### LESETEXT:

╔══

Innenminister Kanther gibt es jetzt zu: Die Altersversorgung der Beamten steuert auf eine finanzielle Katastrophe zu. Künftig sollen Beamte selbst was abzwacken fürs Alter. Aber das ist zuwenig. Alle Privilegien bleiben erhalten, so will es der Minister.

Kanther füttert Beamte durch

Der Versorgungsbericht hätte längst vorliegen müssen. Der Bundestag wollte das Papier über die finanzielle Situation der Altersversorgung für Beamte schon zu Anfang der Legislaturperiode sehen. Innenminister Manfred Kanther (CDU) allerdings hat bis gestern gewartet, weil er wußte: Die Kassenlage bei den Pensionen ist derart schlecht, daß das Berufsbeamtentum in der jetzigen Form nicht mehr haltbar ist. Dennoch will er an dem geltenden Beamtenrecht festhalten. Die steigenden Pensionslasten, so Kanther, könnten „innerhalb des Systems“ aufgefangen werden. In den Ländern, allen voran Schleswig-Holstein und Rheinland-Pfalz, denkt man da anders.

Denn der Crash ist vorprogrammiert. Spätestens im Jahr 2010 kommt es zum Verfassungskonflikt. Der Staat müßte dann, um die Beamtenpensionen noch bezahlen zu können, Kredite aufnehmen. Das aber darf er nicht, denn die Verfassung schreibt vor: Der Staat darf geliehenes Geld nur für Investitionen wie Neubauten verwenden, nicht aber für laufende Personalkosten. In den Ländern ist die Situation deswegen so dramatisch, weil sie einen Großteil der insgesamt 1,9 Millionen Beamten beschäftigen. 1,22 Millionen beamtete Staatsdiener stehen zwischen Kiel und München auf den Besoldungslisten. Allein die Pensionsausgaben der Länder werden sich bis zum Jahr 2008 auf 50 Milliarden Mark verdoppeln.

Diese Kassenlage hat die MinisterpräsidentInnen von Schleswig- Holstein und Rheinland-Pfalz, Heide Simonis (SPD) und Kurt Beck (SPD), dazu bewogen, die Notbremse zu ziehen: Der Kassenwart an der Förde legt pro Jahr 100 Millionen Mark für die Ruhestandsgehälter zurück. Und im Südwesten kommt für jeden neuen Beamten etwas auf die hohe Kante.

╚══

### AUFGABEN:
- A) Beantworten Sie anhand des Lesetexts zur Beamtenversorgung die folgenden Fragen:
(i) Welcher Partei gehört Innenminister Manfred Kanther an?
(ii) Wie viele beamtete Staatsdiener stehen zwischen Kiel und München auf den Besoldungslisten?
(iii) Wie viel Geld legt der Kassenwart an der Förde pro Jahr für die Ruhestandsgehälter zurück?
- B) Schreiben Sie den Abschnitt des Lesetexts zur Beamtenversorgung wortgetreu ab, beginnend mit „Denn der Crash“ und weiter bis einschließlich „Milliarden Mark verdoppeln.“.

### ZU PRÜFENDE DATEN:
╔══

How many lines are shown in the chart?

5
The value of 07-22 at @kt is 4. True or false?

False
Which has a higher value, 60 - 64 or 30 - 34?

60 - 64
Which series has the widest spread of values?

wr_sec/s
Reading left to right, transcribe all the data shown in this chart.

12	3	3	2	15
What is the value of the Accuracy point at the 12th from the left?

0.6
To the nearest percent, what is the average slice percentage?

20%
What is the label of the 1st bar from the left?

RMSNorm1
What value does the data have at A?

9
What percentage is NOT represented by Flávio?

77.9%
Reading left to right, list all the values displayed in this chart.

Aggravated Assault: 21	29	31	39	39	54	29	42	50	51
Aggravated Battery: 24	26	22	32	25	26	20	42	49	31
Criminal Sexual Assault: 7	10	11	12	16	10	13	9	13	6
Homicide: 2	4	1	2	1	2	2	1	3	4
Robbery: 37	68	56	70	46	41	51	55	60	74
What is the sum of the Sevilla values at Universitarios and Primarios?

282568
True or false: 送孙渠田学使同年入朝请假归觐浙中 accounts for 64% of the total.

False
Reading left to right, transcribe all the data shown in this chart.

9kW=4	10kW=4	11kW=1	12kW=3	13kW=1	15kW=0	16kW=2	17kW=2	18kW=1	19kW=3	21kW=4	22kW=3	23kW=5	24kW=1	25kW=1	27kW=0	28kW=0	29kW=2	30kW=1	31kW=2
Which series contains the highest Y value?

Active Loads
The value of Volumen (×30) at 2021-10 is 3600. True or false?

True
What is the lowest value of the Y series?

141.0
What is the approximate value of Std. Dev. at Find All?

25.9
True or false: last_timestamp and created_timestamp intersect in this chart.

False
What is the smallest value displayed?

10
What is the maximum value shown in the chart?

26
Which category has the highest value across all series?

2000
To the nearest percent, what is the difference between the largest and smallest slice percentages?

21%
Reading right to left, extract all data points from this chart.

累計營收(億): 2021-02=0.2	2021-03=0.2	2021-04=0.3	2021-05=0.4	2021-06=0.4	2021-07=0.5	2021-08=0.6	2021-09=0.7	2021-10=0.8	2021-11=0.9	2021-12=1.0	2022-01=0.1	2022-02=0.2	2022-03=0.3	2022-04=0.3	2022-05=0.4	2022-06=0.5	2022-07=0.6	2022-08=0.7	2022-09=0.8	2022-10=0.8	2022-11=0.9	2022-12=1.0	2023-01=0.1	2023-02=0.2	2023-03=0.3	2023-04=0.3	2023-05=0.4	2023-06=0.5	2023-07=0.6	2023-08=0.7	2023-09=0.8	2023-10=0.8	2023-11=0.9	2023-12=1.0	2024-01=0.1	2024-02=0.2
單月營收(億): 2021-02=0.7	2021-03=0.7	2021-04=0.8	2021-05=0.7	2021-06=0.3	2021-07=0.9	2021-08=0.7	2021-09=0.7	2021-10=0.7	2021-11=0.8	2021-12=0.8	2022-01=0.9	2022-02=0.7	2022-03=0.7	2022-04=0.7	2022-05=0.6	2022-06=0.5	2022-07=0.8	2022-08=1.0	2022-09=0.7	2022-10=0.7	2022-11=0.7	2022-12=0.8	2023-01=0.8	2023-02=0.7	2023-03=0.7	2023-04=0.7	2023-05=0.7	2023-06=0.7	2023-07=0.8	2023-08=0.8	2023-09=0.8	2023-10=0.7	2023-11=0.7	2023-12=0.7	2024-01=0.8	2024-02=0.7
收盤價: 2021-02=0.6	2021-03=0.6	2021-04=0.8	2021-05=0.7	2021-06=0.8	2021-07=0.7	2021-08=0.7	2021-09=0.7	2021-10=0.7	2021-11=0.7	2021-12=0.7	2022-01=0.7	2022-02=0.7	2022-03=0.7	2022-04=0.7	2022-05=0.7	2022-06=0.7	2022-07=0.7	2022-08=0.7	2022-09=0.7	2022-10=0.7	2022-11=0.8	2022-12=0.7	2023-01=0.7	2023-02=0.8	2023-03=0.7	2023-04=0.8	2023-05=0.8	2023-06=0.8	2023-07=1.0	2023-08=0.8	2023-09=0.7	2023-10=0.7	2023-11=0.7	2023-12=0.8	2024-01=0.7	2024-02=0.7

╚══

### LÖSUNGEN:
- A)
(i) Der CDU.
(ii) 1,22 Millionen.
(iii) 100 Millionen Mark.

- B)
Denn der Crash ist vorprogrammiert. Spätestens im Jahr 2010 kommt es zum Verfassungskonflikt. Der Staat müßte dann, um die Beamtenpensionen noch bezahlen zu können, Kredite aufnehmen. Das aber darf er nicht, denn die Verfassung schreibt vor: Der Staat darf geliehenes Geld nur für Investitionen wie Neubauten verwenden, nicht aber für laufende Personalkosten. In den Ländern ist die Situation deswegen so dramatisch, weil sie einen Großteil der insgesamt 1,9 Millionen Beamten beschäftigen. 1,22 Millionen beamtete Staatsdiener stehen zwischen Kiel und München auf den Besoldungslisten. Allein die Pensionsausgaben der Länder werden sich bis zum Jahr 2008 auf 50 Milliarden Mark verdoppeln.